Este ensayo trata sobre las palabras que elegimos para relacionarnos entre nosotros. Usar un imperativo o una pregunta indirecta para pedir algo puede convertir tus palabras en una agresión psicológica o en un vínculo duradero. Y me ha hecho pensar en el consentimiento en la comunicación. Ahora que el término ocupa portadas y protagoniza debates en relación a las agresiones sexuales, ahora que por fin empieza a calar en las conductas humanas la necesidad de respetar a los demás como iguales, quizá podríamos hablar también de consentimiento en las conversaciones que tenemos todos los días con nuestro entorno. 

¿Cuántas veces hemos sido un público cautivo de una persona que nos habla sin vernos, que no nos deja participar en la conversación porque no presta atención a lo que decimos? Cuando las personas ocupan el espacio de los demás con sus palabras casi siempre lo hacen sin pedir permiso. Sin consentimiento. Sin preguntas que tanteen el terreno. Y la relación desigual que se establece es un tipo de abuso psicológico muy extendido y muy invisible. 

"Escucha. Guarda silencio, concede espacio, presta atención. Es un esfuerzo compartido". Esto propone Kathryn Mannix, esto que parece tan obvio. Esta actitud a la hora de conversar, que expuesta así quizá no le suene extraña a nadie, no la practica de forma habitual casi ninguna de las personas que conozco. Resulta abrumador constatar la cantidad de gente que se relaciona con los demás dominando o sometiéndose. Que habla con los demás siempre desde una posición de poder, instruyendo a los demás sobre cómo solucionar sus problemas o vivir su vida en general; o de obediencia, sometiéndose a los dictados ajenos. Para conseguir igualdad en la comunicación es imprescindible saber escuchar y elegir las palabras que permitan al otro sentirse tratado como un igual. Tener más curiosidad por sus comentarios que ganas de apostillarlos, más interés en escuchar que en meter baza, más disposición para ayudar a que el otro encuentre por sí mismo una solución que necesidad de decirle lo que tiene que hacer. 

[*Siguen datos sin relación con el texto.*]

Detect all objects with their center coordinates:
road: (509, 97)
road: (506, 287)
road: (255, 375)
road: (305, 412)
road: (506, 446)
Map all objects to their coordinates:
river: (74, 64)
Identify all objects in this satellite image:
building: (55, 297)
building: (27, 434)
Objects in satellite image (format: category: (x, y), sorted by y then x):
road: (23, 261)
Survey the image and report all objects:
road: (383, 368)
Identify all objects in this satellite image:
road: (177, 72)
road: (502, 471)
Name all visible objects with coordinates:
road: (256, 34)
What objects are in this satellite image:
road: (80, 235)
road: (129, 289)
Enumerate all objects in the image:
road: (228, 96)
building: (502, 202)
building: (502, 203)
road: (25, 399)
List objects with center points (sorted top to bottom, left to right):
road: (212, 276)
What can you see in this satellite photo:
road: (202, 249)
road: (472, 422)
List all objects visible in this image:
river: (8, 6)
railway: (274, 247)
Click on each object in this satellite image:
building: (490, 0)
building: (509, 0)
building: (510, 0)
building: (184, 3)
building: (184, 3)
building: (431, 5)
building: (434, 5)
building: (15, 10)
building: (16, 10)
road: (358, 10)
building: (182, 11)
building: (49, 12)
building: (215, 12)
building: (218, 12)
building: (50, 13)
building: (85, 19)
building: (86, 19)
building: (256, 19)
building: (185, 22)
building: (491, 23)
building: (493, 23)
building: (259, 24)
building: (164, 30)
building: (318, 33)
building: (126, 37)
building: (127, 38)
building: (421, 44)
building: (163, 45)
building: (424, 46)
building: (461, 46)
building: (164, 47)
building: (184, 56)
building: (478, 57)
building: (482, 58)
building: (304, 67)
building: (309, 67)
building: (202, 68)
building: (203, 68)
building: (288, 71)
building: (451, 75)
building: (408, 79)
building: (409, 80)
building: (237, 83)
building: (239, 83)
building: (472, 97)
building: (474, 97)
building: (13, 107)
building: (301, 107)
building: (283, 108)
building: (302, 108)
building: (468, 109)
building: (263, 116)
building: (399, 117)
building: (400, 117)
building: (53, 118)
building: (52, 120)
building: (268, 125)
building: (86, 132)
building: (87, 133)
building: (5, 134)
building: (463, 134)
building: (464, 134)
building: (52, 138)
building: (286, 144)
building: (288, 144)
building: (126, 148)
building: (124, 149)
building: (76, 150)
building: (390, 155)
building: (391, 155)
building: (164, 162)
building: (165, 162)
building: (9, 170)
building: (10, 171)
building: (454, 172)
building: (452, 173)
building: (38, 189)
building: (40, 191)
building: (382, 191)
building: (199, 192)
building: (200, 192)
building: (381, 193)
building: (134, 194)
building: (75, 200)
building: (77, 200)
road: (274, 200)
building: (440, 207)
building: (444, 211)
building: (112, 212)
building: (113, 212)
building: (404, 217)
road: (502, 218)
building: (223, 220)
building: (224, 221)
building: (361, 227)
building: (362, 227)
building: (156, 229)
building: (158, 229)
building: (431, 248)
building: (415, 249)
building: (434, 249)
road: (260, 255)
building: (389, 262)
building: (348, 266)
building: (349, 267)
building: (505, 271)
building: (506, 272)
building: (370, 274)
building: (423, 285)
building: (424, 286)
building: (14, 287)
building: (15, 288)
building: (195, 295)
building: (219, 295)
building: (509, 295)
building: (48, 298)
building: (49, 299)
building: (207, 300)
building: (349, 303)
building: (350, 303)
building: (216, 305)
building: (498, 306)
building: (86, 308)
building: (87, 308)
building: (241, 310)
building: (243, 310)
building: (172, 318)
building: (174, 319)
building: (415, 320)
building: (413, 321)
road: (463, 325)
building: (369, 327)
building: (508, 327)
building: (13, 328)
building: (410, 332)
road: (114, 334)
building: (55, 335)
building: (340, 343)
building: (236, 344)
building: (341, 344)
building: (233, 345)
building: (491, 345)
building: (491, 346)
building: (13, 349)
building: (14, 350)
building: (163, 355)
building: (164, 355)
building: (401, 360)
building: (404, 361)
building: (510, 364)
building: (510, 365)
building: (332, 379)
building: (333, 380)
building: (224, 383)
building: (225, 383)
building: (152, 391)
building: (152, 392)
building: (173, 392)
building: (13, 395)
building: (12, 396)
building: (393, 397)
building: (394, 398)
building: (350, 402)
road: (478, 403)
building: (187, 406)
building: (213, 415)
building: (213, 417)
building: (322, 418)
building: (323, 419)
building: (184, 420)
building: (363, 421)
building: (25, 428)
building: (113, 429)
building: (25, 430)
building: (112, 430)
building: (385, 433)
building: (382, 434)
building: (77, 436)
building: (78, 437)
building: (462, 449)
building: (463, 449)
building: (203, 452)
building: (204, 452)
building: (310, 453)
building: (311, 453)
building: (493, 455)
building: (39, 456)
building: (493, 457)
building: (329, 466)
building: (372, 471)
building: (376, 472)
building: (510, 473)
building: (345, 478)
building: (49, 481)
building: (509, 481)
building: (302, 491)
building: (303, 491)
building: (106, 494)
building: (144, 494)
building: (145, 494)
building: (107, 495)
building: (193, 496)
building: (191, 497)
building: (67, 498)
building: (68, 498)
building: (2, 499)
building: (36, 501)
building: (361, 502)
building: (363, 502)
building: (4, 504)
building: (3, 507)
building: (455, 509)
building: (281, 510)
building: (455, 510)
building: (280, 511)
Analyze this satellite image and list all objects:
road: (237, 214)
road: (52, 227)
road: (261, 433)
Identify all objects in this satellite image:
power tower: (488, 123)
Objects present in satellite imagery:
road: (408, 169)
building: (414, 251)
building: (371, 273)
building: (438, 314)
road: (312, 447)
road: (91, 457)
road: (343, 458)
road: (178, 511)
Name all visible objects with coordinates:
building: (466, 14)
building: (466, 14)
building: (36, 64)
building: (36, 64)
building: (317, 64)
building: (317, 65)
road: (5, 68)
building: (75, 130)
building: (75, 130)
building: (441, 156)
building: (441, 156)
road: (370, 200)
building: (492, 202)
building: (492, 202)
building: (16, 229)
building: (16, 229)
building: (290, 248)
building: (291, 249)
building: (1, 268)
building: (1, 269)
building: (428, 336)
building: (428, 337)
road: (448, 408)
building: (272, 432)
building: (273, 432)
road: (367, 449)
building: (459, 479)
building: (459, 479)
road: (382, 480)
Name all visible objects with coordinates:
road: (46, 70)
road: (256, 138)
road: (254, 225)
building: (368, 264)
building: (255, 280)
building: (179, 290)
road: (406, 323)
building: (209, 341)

Es muy habitual que la primera reacción ante el sufrimiento de alguien cercano sea culparle de su dolor. Las madres (los padres también, pero quizá en menor medida) lo hacen constantemente con sus hijos pequeños mediante regañinas. ¿Por qué te has subido ahí, eh? ¡Te lo tengo dicho, es que no me escuchas! El sufrimiento de sus hijos lo sienten como propio y no poder controlarlo las exaspera.  Muy a menudo, cuando sus hijos crecen y se convierten en adultos siguen haciendo lo mismo. Señalar, regañar, culpar, en vez de escuchar, acompañar y tratar de comprender.

El impulso por tomar el mando de la conversación a menudo es irresistible. Vemos la solución ahí, delante, y nos parece tan fácil que la soltamos, sin pensar que nosotros no somos el otro, que lo que nosotros haríamos en su lugar no tiene por qué funcionar en otras personas. Nos encantaría que los demás vivieran su vida y arreglaran sus problemas de la manera en que nosotros vivimos y arreglamos los nuestros. Pero eso solo funcionaría si todos fuéramos iguales. Si todos tuviéramos la misma sensibilidad, los mismos pensamientos, las mismas emociones, las mismas conductas y las mismas necesidades. Aceptar que nosotros no somos la medida de nada más que de nosotros mismos libera de la tentación de ir diciéndoles a los demás lo que les conviene para vivir sus vidas. 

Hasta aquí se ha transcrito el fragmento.